The workplace must recognise and make reasonable adjustments for people going through the menopause.

Location: UK
Last reviewed: 6 August 2020
Busy hospital with blurred figures moving through a reception area

Sometimes the culture in which we work is helpful, and sometimes it is a massive barrier to career progression.

This is particularly the case for senior doctors with menopausal symptoms where a ‘just-get-on-with-it’ approach affects doctors taking up leadership positions and providing the NHS with their valuable expertise. And with 30,000 doctors at risk of menopausal symptoms in the 45- to 54-year age group right now, we need to make sure their needs are met.

Especially as this number is going to rise as the demographic of the workforce changes and, of course, we already have a senior doctor shortage. On average the menopause lasts four years – and that could be four years where experienced doctors may leave the NHS or take a step back from leading their teams. If the menopause is properly recognised as a workplace issue, and the right support is given, we will retain doctors the health service cannot afford to lose.

Yet discussing the menopause and its effects on our working lives is something we just don’t do. I can imagine the expression on the face of male colleagues and managers if I brought up the subject. Most would be embarrassed and frankly, so would I.

Men and women are totally unprepared for how to deal with talking about menopause in the workplace – because it is a pretty taboo subject and trusts rarely have a menopause policy or training in this area. Add to that the problem that doctors find it very hard to talk about anything that affects their performance and we just ‘shut up, and put up’.

So how is the menopause affecting our colleagues? The BMA has surveyed nearly 2,000 doctors in this age group who have told us that 93 per cent have had symptoms, with two thirds of these having physical and mental symptoms.

And alarmingly 90% felt it affected their work, with nearly two fifths finding it significant. Predictably, given the lack of education for managers, nearly 40% had wanted to make change but couldn’t and nearly half had wanted to discuss the problem with managers but felt uncomfortable doing so.

And it is relatively simple to make adjustments for this relatively short period of a doctor’s working life. Gender-sensitive risk assessments, access to cold water and fans and toilet facilities, sanitary products and cotton scrubs go a long way to help.
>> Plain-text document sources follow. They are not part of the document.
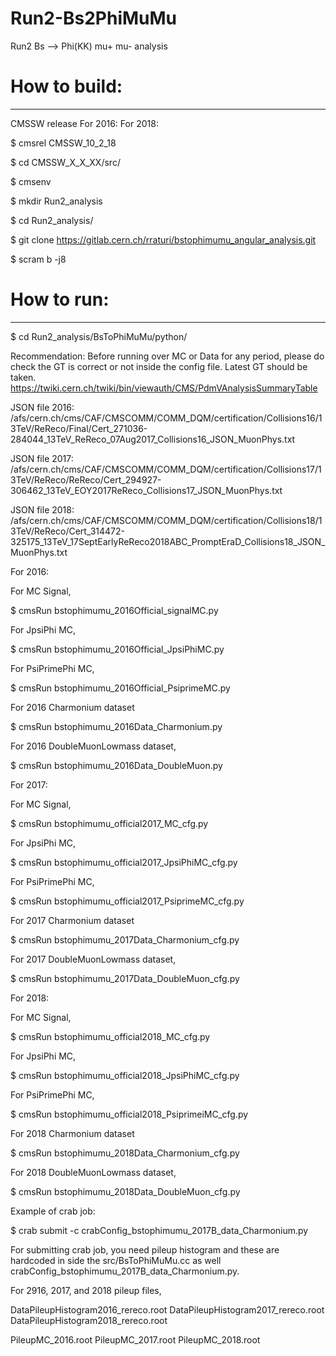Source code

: # Run2-Bs2PhiMuMu
Run2 Bs --> Phi(KK) mu+ mu- analysis

# How to build:
-------------
CMSSW release For 2016:
For 2018:

$ cmsrel CMSSW_10_2_18


$ cd CMSSW_X_X_XX/src/

$ cmsenv

$ mkdir Run2_analysis

$ cd Run2_analysis/

$ git clone https://gitlab.cern.ch/rraturi/bstophimumu_angular_analysis.git

$ scram b -j8


# How to run:
-----------
$ cd Run2_analysis/BsToPhiMuMu/python/

Recommendation: 
Before running over MC or Data for any period, please do check the GT is correct or not
inside the config file.
Latest GT should be taken.
https://twiki.cern.ch/twiki/bin/viewauth/CMS/PdmVAnalysisSummaryTable

JSON file 2016: /afs/cern.ch/cms/CAF/CMSCOMM/COMM_DQM/certification/Collisions16/13TeV/ReReco/Final/Cert_271036-284044_13TeV_ReReco_07Aug2017_Collisions16_JSON_MuonPhys.txt

JSON file 2017: /afs/cern.ch/cms/CAF/CMSCOMM/COMM_DQM/certification/Collisions17/13TeV/ReReco/ReReco/Cert_294927-306462_13TeV_EOY2017ReReco_Collisions17_JSON_MuonPhys.txt

JSON file 2018: /afs/cern.ch/cms/CAF/CMSCOMM/COMM_DQM/certification/Collisions18/13TeV/ReReco/Cert_314472-325175_13TeV_17SeptEarlyReReco2018ABC_PromptEraD_Collisions18_JSON_MuonPhys.txt


For 2016:

For MC Signal,

$ cmsRun bstophimumu_2016Official_signalMC.py

For JpsiPhi MC,

$ cmsRun bstophimumu_2016Official_JpsiPhiMC.py

For PsiPrimePhi MC,

$ cmsRun bstophimumu_2016Official_PsiprimeMC.py

For 2016 Charmonium dataset

$ cmsRun bstophimumu_2016Data_Charmonium.py

For 2016 DoubleMuonLowmass dataset,

$ cmsRun bstophimumu_2016Data_DoubleMuon.py

For 2017:

For MC Signal,

$ cmsRun bstophimumu_official2017_MC_cfg.py

For JpsiPhi MC,

$ cmsRun bstophimumu_official2017_JpsiPhiMC_cfg.py

For PsiPrimePhi MC,

$ cmsRun bstophimumu_official2017_PsiprimeMC_cfg.py

For 2017 Charmonium dataset

$ cmsRun bstophimumu_2017Data_Charmonium_cfg.py

For 2017 DoubleMuonLowmass dataset,

$ cmsRun bstophimumu_2017Data_DoubleMuon_cfg.py

For 2018:

For MC Signal,

$ cmsRun bstophimumu_official2018_MC_cfg.py

For JpsiPhi MC,

$ cmsRun bstophimumu_official2018_JpsiPhiMC_cfg.py

For PsiPrimePhi MC,

$ cmsRun bstophimumu_official2018_PsiprimeiMC_cfg.py

For 2018 Charmonium dataset

$ cmsRun bstophimumu_2018Data_Charmonium_cfg.py

For 2018 DoubleMuonLowmass dataset,

$ cmsRun bstophimumu_2018Data_DoubleMuon_cfg.py

Example of crab job:

$ crab submit -c crabConfig_bstophimumu_2017B_data_Charmonium.py

For submitting crab job, you need pileup histogram and these are hardcoded
in side the src/BsToPhiMuMu.cc as well crabConfig_bstophimumu_2017B_data_Charmonium.py.

For 2916, 2017, and 2018 pileup files, 

DataPileupHistogram2016_rereco.root
DataPileupHistogram2017_rereco.root
DataPileupHistogram2018_rereco.root

PileupMC_2016.root
PileupMC_2017.root
PileupMC_2018.root


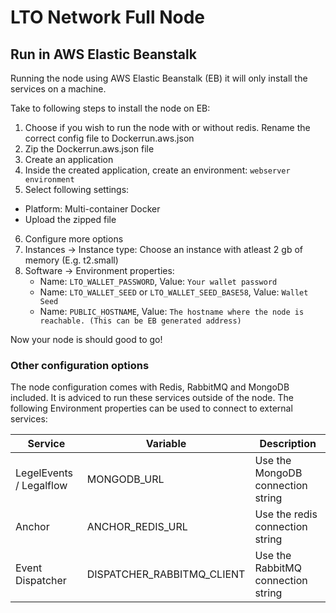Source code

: # LTO Network Full Node

## Run in AWS Elastic Beanstalk

Running the node using AWS Elastic Beanstalk (EB) it will only install the services on a machine. 

Take to following steps to install the node on EB:

1. Choose if you wish to run the node with or without redis. Rename the correct config file to Dockerrun.aws.json
2. Zip the Dockerrun.aws.json file
3. Create an application
4. Inside the created application, create an environment: `webserver environment`
5. Select following settings:
  - Platform: Multi-container Docker
  - Upload the zipped file
6. Configure more options
7. Instances -> Instance type: Choose an instance with atleast 2 gb of memory (E.g. t2.small)
6. Software -> Environment properties:
    - Name: `LTO_WALLET_PASSWORD`, Value: `Your wallet password`
    - Name: `LTO_WALLET_SEED` or `LTO_WALLET_SEED_BASE58`, Value: `Wallet Seed`
    - Name: `PUBLIC_HOSTNAME`, Value: `The hostname where the node is reachable. (This can be EB generated address)`

Now your node is should good to go!

### Other configuration options

The node configuration comes with Redis, RabbitMQ and MongoDB included. It is adviced to run these services outside of 
the node. The following Environment properties can be used to connect to external services:

| Service                   | Variable                    | Description                           |
| ------------------------- | ----------------------------| ------------------------------------- |
| LegelEvents / Legalflow   | MONGODB_URL                 | Use the MongoDB connection string     |
| Anchor                    | ANCHOR_REDIS_URL            | Use the redis connection string       |
| Event Dispatcher          | DISPATCHER_RABBITMQ_CLIENT  | Use the RabbitMQ connection string    | 

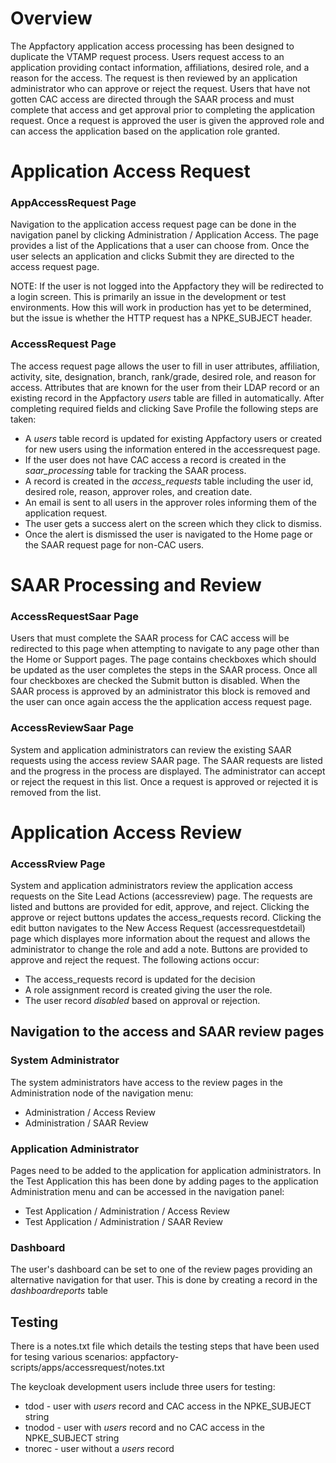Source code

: # Overview
The Appfactory application access processing has been designed to duplicate the VTAMP request process.  Users request
access to an application providing contact information, affiliations, desired role, and a reason for the access.  The 
request is then reviewed by an application administrator who can approve or reject the request.  Users that have not 
gotten CAC access are directed through the SAAR process and must complete that access and get approval prior to 
completing the application request.  Once a request is approved the user is given the approved role and can access the 
application based on the application role granted.

# Application Access Request
### AppAccessRequest Page
Navigation to the application access request page can be done in the navigation panel by clicking Administration / 
Application Access.  The page provides a list of the Applications that a user can choose from.  Once the user selects an
application and clicks Submit they are directed to the access request page.

NOTE:  If the user is not logged into the Appfactory they will be redirected to a login screen.  This is primarily an 
issue in the development or test environments.  How this will work in production has yet to be determined, but the issue
is whether the HTTP request has a NPKE_SUBJECT header.

### AccessRequest Page
The access request page allows the user to fill in user attributes, affiliation, activity, site, designation, branch,
rank/grade, desired role, and reason for access.  Attributes that are known for the user from their LDAP record or an
existing record in the Appfactory *users* table are filled in automatically.  After completing required fields and 
clicking Save Profile the following steps are taken:

* A *users* table record is updated for existing Appfactory users or created for new users using the information entered
in the accessrequest page.
* If the user does not have CAC access a record is created in the *saar_processing* table for tracking the SAAR process.
* A record is created in the *access_requests* table including the user id, desired role, reason, approver roles, and 
creation date.
* An email is sent to all users in the approver roles informing them of the application request.
* The user gets a success alert on the screen which they click to dismiss.
* Once the alert is dismissed the user is navigated to the Home page or the SAAR request page for non-CAC users.

# SAAR Processing and Review
### AccessRequestSaar Page
Users that must complete the SAAR process for CAC access will be redirected to this page when attempting to navigate to
any page other than the Home or Support pages.  The page contains checkboxes which should be updated as the user 
completes the steps in the SAAR process.  Once all four checkboxes are checked the Submit button is disabled.  When the
SAAR process is approved by an administrator this block is removed and the user can once again access the the 
application access request page.

### AccessReviewSaar Page
System and application administrators can review the existing SAAR requests using the access review SAAR page.  The 
SAAR requests are listed and the progress in the process are displayed.  The administrator can accept or reject the 
request in this list.  Once a request is approved or rejected it is removed from the list.


# Application Access Review
### AccessRview Page
System and application administrators review the application access requests on the Site Lead Actions (accessreview)
page.  The requests are listed and buttons are provided for edit, approve, and reject.  Clicking the approve or reject
buttons updates the access_requests record.  Clicking the edit button navigates to the New Access Request 
(accessrequestdetail) page which displayes more information about the request and allows the administrator to change the
role and add a note.  Buttons are provided to approve and reject the request.  The following actions occur:
* The access_requests record is updated for the decision
* A role assignment record is created giving the user the role.
* The user record *disabled* based on approval or rejection.

## Navigation to the access and SAAR review pages
### System Administrator
The system administrators have access to the review pages in the Administration node of the navigation menu:
* Administration / Access Review
* Administration / SAAR Review
### Application Administrator
Pages need to be added to the application for application administrators.  In the Test Application this has been done
by adding pages to the application Administration menu and can be accessed in the navigation panel:
* Test Application / Administration / Access Review
* Test Application / Administration / SAAR Review
### Dashboard
The user's dashboard can be set to one of the review pages providing an alternative navigation for that user.  This is
done by creating a record in the *dashboardreports* table 
 
## Testing
There is a notes.txt file which details the testing steps that have been used for tesing various scenarios:
appfactory-scripts/apps/accessrequest/notes.txt

The keycloak development users include three users for testing:
* tdod - user with *users* record and CAC access in the NPKE_SUBJECT string
* tnodod - user with *users* record and no CAC access in the NPKE_SUBJECT string
* tnorec - user without a *users* record

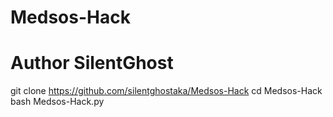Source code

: # Medsos-Hack
# Author SilentGhost

git clone https://github.com/silentghostaka/Medsos-Hack
cd Medsos-Hack
bash Medsos-Hack.py
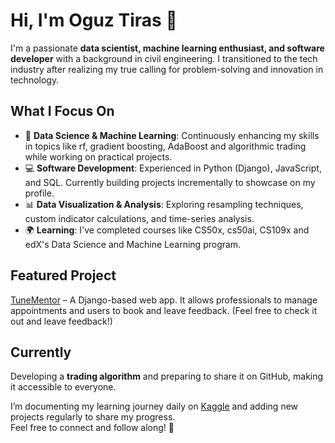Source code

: # Hi, I'm Oguz Tiras 👋

I'm a passionate **data scientist, machine learning enthusiast, and software developer** with a background in civil engineering. I transitioned to the tech industry after realizing my true calling for problem-solving and innovation in technology.

## What I Focus On
- 🌟 **Data Science & Machine Learning**: Continuously enhancing my skills in topics like rf, gradient boosting, AdaBoost and algorithmic trading while working on practical projects.  
- 💻 **Software Development**: Experienced in Python (Django), JavaScript, and SQL. Currently building projects incrementally to showcase on my profile.  
- 📊 **Data Visualization & Analysis**: Exploring resampling techniques, custom indicator calculations, and time-series analysis.  
- 🌍 **Learning**: I've completed courses like CS50x, cs50ai, CS109x and edX's Data Science and Machine Learning program.

## Featured Project
[TuneMentor](https://www.github.com/oguztiras/melodify) – A Django-based web app. It allows professionals to manage appointments and users to book and leave feedback. (Feel free to check it out and leave feedback!)

## Currently
Developing a **trading algorithm** and preparing to share it on GitHub, making it accessible to everyone.

I’m documenting my learning journey daily on [Kaggle](https://www.kaggle.com/ouztra) and adding new projects regularly to share my progress.  
Feel free to connect and follow along! 🚀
Flexible working to help with sleep deprivation and a non-judgemental attitude to menopause-related sick leave are needed to reverse the earlier retirement age of older doctors at risk of menopausal symptoms.

The Equalities Act 2010 and the Disability Discrimination Act are relevant here – if menopause is causing an impairment to how you work you are entitled to reasonable adjustments but this is rarely offered.

We simply have to change the culture of sniggering about ‘forgetful tearful women of a certain age’. Older doctors are pivotal for caring to patients and we have to retain them. To do that we must start talking about menopause openly and without gendered ageism. After all, if we can discuss sex and death without embarrassment why shouldn’t we ditch this last taboo and make life better for our colleagues?